Wie in My Time at Portia gibt es auch in Sandrock viele NPCs, mit denen man interagieren kann, und einige bekannte Gesichter kehren aus dem vorherigen Spiel zurück. Die Stadtbewohner von Sandrock sind sowohl vom Charakter als auch vom Design her recht interessant. Zwischen dem Umstellen der Möbel in deinem Haus und dem Erfüllen von Quests für die Einheimischen kannst du auch die gefährlichen Ruinen erkunden. Allerdings solltest du dich vorher mit genügend Ausdauer und Gesundheitsgegenständen für die Reise ausstatten. Natürlich sind auch gute Waffen und Ausrüstung wichtig, die du in der Werkstatt herstellen kannst. Der Kampf wurde für My Time at Sandrock mit neuen Waffen und zusätzlichen Mechanismen zur Verteidigung überarbeitet, die du zu deinem taktischen Vorteil nutzen kannst. Die Kämpfe in My Time at Portia haben sich für mich immer deplatziert angefühlt, als wären sie nachträglich in das Spiel eingefügt worden. Doch selbst mit der neuen Kampfmechanik fühlt es sich immer noch seltsam an.

PlayStation 5 Portierung:

Die Grafik in My Time at Sandrock ist sehr schön geworden und kommt auf der PS5 gut zur Geltung, auch wenn die Farbpalette vielleicht etwas Blass erscheint. Der Port selbst funktioniert ebenfalls einwandfrei, ich hatte zumindest keine Abstürze oder große Frameschwankungen. Etwas schade finde ich jedoch, dass es keine Option für den DualSense Controller gibt, der im Spiel wie jeder X-beliebige Controller funktioniert. Zum Zeitpunkt meines Tests konnte ich zudem den Multiplayer nicht ausprobieren, bei der Sprachausgabe, die während der Early Access Version hinzugefügt wurde, ist nur in Englisch und Chinesisch verfügbar. Als Performance-Option steht euch der Qualitäts- und Leistungsmodus zur Verfügung, sowie eine anpassbare Steuerung.

Trailer:


Fazit

My Time at Sandrock ist ein eigenständiges Spiel; du musst My Time at Portia nicht gespielt haben, um es genießen zu können. Das Spiel bringt neue Charaktere an einen neuen Ort und aktualisiert einige Mechanismen zum Besseren.

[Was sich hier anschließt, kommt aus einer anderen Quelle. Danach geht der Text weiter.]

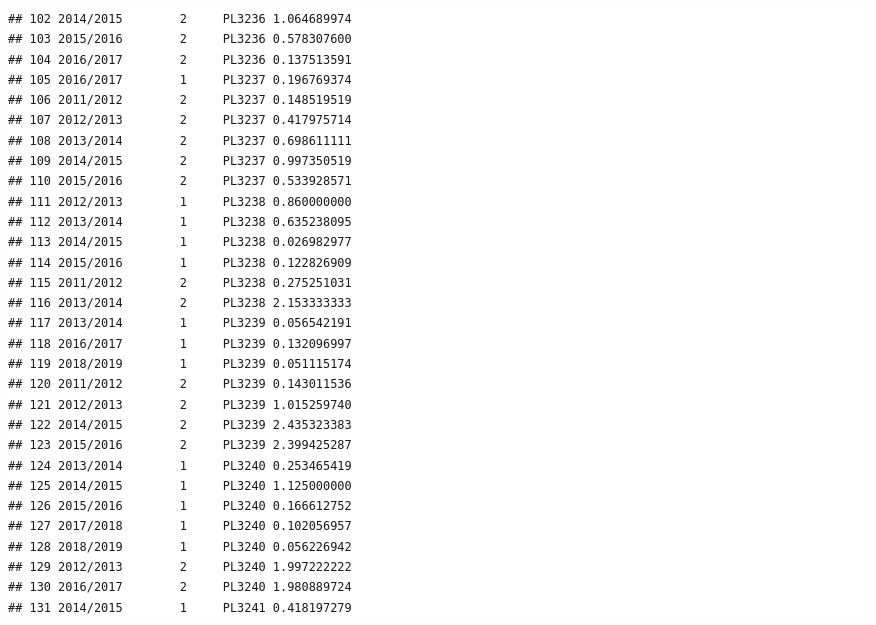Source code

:     ## 102 2014/2015        2     PL3236 1.064689974
    ## 103 2015/2016        2     PL3236 0.578307600
    ## 104 2016/2017        2     PL3236 0.137513591
    ## 105 2016/2017        1     PL3237 0.196769374
    ## 106 2011/2012        2     PL3237 0.148519519
    ## 107 2012/2013        2     PL3237 0.417975714
    ## 108 2013/2014        2     PL3237 0.698611111
    ## 109 2014/2015        2     PL3237 0.997350519
    ## 110 2015/2016        2     PL3237 0.533928571
    ## 111 2012/2013        1     PL3238 0.860000000
    ## 112 2013/2014        1     PL3238 0.635238095
    ## 113 2014/2015        1     PL3238 0.026982977
    ## 114 2015/2016        1     PL3238 0.122826909
    ## 115 2011/2012        2     PL3238 0.275251031
    ## 116 2013/2014        2     PL3238 2.153333333
    ## 117 2013/2014        1     PL3239 0.056542191
    ## 118 2016/2017        1     PL3239 0.132096997
    ## 119 2018/2019        1     PL3239 0.051115174
    ## 120 2011/2012        2     PL3239 0.143011536
    ## 121 2012/2013        2     PL3239 1.015259740
    ## 122 2014/2015        2     PL3239 2.435323383
    ## 123 2015/2016        2     PL3239 2.399425287
    ## 124 2013/2014        1     PL3240 0.253465419
    ## 125 2014/2015        1     PL3240 1.125000000
    ## 126 2015/2016        1     PL3240 0.166612752
    ## 127 2017/2018        1     PL3240 0.102056957
    ## 128 2018/2019        1     PL3240 0.056226942
    ## 129 2012/2013        2     PL3240 1.997222222
    ## 130 2016/2017        2     PL3240 1.980889724
    ## 131 2014/2015        1     PL3241 0.418197279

Solltest du jedoch das vorherige Spiel gespielt haben, wirst du dich sehr vertraut fühlen, so als würdest du nach Hause zurückkehren, um einen alten Freund zu besuchen. Wenn du auf Farmsimulationen stehst, die ähnlich wie die ehemaligen Harvest Moon (heute STORY OF SEASONS) sind, aber schon lange keins mehr gespielt hast, kann ich dir My Time at Sandrock sehr empfehlen. Die Early Access Version hat sich ausgezahlt und die Entwickler sind auf viele Wünsche der Community eingegangen, die sich auch für Konsolenspieler ausgezahlt haben.